Stored items
== Segment start ==
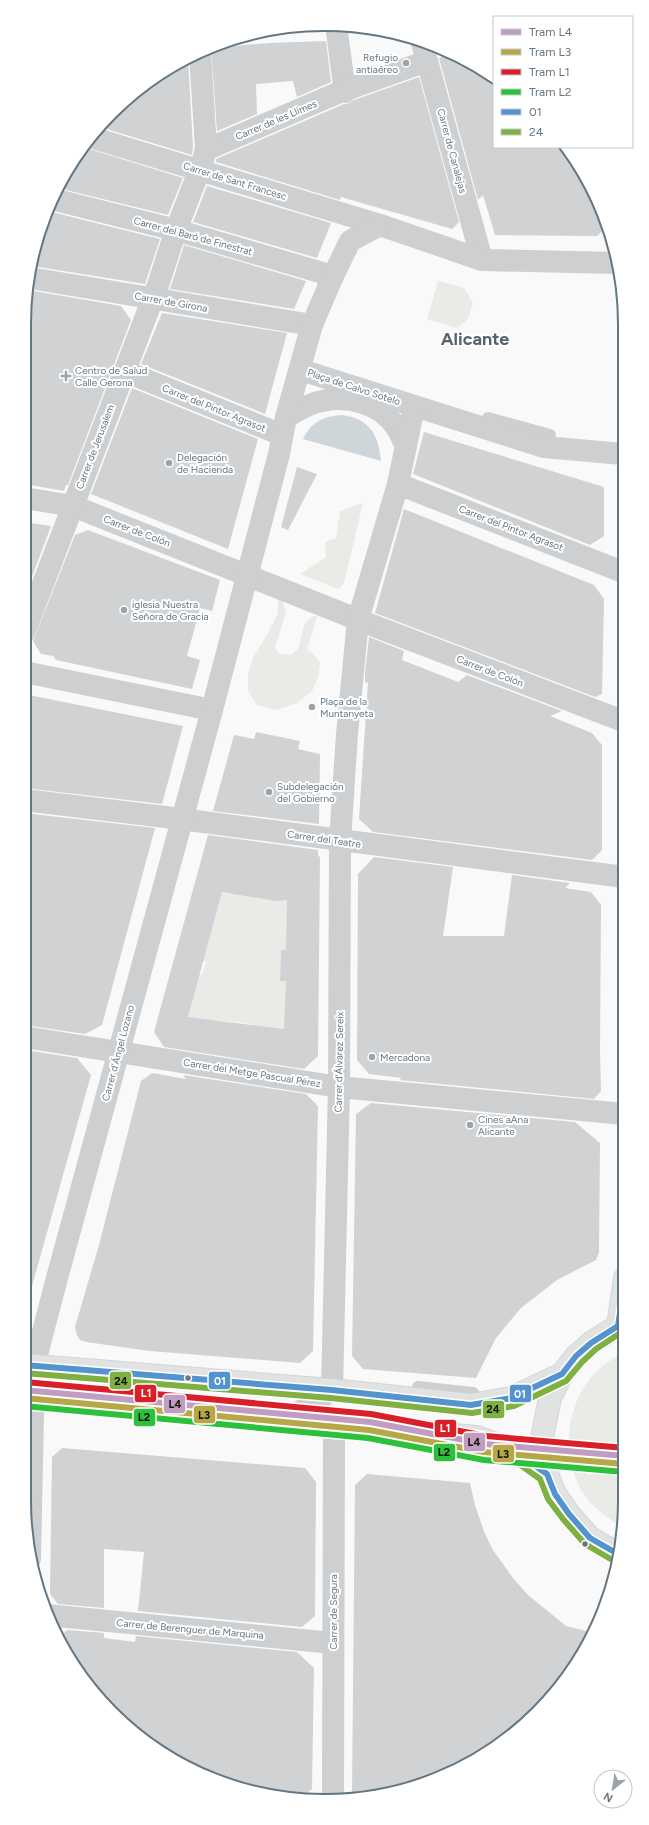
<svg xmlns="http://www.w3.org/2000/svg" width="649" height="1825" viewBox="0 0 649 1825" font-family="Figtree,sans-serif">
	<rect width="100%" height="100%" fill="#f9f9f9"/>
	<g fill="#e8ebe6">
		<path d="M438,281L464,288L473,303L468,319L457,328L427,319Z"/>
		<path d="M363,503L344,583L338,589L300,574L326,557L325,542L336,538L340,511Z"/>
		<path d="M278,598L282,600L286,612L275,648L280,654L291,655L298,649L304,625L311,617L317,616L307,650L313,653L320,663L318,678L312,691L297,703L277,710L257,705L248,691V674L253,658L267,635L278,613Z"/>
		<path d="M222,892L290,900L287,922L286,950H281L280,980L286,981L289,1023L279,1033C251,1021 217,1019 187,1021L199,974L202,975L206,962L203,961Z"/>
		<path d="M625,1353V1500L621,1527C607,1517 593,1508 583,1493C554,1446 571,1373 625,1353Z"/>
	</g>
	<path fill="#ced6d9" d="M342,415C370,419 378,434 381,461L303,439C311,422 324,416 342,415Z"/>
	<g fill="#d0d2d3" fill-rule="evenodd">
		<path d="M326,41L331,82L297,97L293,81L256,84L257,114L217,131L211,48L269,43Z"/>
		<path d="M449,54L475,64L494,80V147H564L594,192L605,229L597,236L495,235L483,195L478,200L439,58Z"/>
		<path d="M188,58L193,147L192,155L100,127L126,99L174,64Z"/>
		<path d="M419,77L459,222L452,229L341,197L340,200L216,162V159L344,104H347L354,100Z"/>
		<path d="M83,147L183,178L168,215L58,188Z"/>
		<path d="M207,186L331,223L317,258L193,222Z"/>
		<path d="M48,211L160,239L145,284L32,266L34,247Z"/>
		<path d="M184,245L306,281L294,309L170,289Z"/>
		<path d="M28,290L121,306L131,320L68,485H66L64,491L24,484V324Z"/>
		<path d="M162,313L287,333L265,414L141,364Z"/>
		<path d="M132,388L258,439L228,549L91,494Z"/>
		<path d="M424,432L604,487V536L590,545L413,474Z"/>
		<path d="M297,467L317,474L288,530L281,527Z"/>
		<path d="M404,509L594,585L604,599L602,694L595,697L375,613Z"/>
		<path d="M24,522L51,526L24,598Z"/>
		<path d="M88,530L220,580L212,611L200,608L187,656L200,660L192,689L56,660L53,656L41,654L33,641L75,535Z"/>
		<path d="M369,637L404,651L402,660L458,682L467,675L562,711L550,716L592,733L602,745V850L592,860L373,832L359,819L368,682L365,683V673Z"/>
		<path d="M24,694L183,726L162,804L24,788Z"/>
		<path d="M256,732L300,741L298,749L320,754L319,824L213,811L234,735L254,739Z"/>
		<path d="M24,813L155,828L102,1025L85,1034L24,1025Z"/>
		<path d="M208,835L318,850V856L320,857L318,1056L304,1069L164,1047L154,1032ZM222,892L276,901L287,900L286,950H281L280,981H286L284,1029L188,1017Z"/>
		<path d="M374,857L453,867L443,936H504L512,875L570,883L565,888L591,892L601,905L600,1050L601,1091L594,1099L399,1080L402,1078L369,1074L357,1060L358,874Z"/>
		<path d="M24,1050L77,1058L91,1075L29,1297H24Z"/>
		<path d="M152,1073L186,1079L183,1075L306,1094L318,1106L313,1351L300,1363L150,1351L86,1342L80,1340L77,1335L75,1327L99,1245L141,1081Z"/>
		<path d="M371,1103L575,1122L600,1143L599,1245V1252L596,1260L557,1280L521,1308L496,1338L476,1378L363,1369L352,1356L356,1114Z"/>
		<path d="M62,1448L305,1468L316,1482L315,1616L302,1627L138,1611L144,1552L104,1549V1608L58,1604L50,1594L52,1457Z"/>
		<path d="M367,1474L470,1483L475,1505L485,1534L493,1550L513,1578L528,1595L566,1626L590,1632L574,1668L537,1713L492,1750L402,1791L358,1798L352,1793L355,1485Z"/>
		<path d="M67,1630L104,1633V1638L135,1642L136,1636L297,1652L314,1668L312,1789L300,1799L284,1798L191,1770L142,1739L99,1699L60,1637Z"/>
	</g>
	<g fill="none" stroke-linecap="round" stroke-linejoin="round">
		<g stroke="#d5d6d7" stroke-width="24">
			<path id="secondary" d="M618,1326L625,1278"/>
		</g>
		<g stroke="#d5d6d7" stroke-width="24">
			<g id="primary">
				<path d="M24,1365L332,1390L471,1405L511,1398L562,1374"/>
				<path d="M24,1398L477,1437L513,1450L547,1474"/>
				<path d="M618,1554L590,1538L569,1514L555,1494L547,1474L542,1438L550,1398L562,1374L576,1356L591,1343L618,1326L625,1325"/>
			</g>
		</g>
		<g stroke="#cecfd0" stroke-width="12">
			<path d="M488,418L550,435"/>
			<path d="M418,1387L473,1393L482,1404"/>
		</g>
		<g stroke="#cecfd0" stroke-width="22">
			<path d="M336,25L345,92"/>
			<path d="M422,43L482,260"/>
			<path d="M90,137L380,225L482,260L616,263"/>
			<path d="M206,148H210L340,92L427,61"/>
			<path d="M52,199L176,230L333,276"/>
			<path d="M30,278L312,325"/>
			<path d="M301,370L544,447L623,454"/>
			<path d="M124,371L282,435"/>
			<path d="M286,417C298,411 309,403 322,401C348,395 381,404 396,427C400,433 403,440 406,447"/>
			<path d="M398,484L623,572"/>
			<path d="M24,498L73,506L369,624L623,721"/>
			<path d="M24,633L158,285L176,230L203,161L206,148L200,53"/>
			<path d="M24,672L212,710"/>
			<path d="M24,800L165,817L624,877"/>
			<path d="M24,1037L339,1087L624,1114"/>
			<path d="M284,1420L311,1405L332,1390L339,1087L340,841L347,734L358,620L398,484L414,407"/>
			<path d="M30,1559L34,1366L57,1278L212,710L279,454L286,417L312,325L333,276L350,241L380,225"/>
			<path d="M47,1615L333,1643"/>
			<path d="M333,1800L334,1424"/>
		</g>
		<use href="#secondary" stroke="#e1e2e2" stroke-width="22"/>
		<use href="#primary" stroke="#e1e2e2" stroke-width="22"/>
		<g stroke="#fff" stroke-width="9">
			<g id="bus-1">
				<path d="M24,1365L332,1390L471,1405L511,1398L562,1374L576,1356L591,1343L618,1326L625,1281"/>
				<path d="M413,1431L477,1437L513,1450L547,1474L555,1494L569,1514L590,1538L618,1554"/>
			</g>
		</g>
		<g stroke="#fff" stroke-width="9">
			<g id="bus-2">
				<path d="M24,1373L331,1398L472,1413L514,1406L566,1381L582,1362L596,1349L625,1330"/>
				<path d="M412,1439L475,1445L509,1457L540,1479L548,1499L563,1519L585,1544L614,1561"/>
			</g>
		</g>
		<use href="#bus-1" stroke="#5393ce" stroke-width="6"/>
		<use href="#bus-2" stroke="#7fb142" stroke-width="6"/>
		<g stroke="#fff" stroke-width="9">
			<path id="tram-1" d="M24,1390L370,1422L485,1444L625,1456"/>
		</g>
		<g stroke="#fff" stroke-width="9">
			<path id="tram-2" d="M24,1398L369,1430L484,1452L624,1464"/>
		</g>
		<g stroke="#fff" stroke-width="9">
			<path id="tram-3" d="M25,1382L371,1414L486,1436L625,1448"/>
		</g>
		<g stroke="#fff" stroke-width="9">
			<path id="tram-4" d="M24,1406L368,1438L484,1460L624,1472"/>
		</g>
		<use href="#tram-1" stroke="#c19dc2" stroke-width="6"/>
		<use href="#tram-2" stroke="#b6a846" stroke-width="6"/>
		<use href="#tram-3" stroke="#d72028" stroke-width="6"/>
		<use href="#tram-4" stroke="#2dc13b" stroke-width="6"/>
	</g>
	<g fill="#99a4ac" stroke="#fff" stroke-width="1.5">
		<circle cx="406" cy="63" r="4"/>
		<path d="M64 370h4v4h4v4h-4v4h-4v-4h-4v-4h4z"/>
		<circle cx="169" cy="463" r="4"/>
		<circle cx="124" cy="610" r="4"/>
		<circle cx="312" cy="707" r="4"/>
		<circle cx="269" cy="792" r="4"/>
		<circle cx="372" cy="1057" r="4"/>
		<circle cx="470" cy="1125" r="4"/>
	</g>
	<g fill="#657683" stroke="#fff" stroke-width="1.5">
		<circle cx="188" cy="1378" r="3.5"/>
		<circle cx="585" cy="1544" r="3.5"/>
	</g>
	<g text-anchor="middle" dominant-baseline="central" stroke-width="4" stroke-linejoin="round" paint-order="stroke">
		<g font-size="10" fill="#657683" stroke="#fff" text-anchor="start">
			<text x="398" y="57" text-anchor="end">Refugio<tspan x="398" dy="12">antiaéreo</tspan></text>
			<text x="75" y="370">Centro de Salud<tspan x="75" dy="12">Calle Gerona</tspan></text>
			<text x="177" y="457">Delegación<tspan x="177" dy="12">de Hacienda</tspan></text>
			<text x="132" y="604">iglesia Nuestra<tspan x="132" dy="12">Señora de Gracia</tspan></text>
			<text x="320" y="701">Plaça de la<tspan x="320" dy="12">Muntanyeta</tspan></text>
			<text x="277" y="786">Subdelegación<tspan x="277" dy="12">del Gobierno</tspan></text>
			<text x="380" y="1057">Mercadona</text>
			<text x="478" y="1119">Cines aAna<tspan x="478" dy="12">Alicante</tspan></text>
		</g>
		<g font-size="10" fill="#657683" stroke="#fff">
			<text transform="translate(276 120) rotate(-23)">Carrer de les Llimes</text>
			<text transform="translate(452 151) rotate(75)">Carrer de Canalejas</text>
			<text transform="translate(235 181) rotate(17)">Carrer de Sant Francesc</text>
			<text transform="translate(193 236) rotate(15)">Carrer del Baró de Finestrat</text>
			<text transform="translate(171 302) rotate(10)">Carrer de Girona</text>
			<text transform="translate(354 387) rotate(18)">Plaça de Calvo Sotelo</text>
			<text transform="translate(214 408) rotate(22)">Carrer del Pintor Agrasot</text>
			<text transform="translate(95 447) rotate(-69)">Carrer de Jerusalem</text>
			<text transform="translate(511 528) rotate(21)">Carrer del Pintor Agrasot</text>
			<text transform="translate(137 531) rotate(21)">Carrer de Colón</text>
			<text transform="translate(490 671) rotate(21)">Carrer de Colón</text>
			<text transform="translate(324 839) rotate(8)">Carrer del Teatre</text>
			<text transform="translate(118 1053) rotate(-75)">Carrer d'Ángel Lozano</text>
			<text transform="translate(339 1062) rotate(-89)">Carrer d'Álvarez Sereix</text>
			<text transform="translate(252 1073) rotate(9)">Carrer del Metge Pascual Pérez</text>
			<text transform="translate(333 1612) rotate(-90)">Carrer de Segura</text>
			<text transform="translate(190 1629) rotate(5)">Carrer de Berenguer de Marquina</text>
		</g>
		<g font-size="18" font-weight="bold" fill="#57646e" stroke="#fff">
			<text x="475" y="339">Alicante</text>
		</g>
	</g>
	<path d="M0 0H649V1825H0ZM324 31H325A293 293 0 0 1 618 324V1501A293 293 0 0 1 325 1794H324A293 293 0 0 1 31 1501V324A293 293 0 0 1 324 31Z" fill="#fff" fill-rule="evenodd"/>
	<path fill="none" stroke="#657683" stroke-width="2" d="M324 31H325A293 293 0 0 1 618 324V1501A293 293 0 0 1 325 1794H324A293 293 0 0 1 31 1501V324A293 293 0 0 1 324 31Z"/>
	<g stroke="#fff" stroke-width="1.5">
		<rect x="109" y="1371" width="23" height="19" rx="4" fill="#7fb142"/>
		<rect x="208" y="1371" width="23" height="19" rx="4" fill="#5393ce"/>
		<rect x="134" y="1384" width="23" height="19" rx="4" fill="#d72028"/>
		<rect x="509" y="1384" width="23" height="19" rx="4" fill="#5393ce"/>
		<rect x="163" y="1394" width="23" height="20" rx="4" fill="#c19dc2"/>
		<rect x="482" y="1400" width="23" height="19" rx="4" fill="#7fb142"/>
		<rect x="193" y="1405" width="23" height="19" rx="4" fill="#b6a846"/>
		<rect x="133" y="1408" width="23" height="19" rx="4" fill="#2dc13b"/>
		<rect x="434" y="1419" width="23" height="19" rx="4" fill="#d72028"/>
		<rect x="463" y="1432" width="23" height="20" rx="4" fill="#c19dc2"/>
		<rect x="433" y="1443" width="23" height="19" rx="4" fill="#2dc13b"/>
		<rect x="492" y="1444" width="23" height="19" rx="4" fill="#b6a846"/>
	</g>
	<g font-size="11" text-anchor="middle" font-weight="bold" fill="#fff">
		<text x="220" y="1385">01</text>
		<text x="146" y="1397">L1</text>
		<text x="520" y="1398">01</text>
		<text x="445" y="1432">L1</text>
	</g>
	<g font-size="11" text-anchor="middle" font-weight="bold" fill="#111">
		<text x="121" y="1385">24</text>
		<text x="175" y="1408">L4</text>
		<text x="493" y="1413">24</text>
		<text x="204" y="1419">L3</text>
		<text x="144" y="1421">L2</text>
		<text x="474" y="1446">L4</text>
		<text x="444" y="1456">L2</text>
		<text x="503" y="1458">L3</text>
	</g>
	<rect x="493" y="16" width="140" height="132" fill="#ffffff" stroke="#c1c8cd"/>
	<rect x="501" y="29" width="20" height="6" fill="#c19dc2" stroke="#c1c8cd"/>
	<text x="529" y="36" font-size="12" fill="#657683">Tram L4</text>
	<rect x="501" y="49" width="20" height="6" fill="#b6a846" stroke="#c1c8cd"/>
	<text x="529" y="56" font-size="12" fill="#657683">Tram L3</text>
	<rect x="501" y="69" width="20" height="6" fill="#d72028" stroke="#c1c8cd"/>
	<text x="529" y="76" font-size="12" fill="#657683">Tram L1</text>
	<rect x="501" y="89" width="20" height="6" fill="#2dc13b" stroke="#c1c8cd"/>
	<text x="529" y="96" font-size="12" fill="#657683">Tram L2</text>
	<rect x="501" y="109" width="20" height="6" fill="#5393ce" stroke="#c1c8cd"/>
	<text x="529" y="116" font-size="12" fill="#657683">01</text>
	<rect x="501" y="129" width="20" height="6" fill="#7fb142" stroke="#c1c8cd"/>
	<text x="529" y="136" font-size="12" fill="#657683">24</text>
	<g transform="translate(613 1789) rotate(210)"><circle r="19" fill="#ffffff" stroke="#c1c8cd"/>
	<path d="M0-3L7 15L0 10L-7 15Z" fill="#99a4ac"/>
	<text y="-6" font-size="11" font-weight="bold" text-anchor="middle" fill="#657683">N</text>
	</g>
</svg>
== Segment end ==
# AIM OF THE EXERCISE
Search the data for the string "Alicante". List each line that has it.

# SOLUTION TO THIS TASK
			<text x="478" y="1119">Cines aAna<tspan x="478" dy="12">Alicante</tspan></text>
			<text x="475" y="339">Alicante</text>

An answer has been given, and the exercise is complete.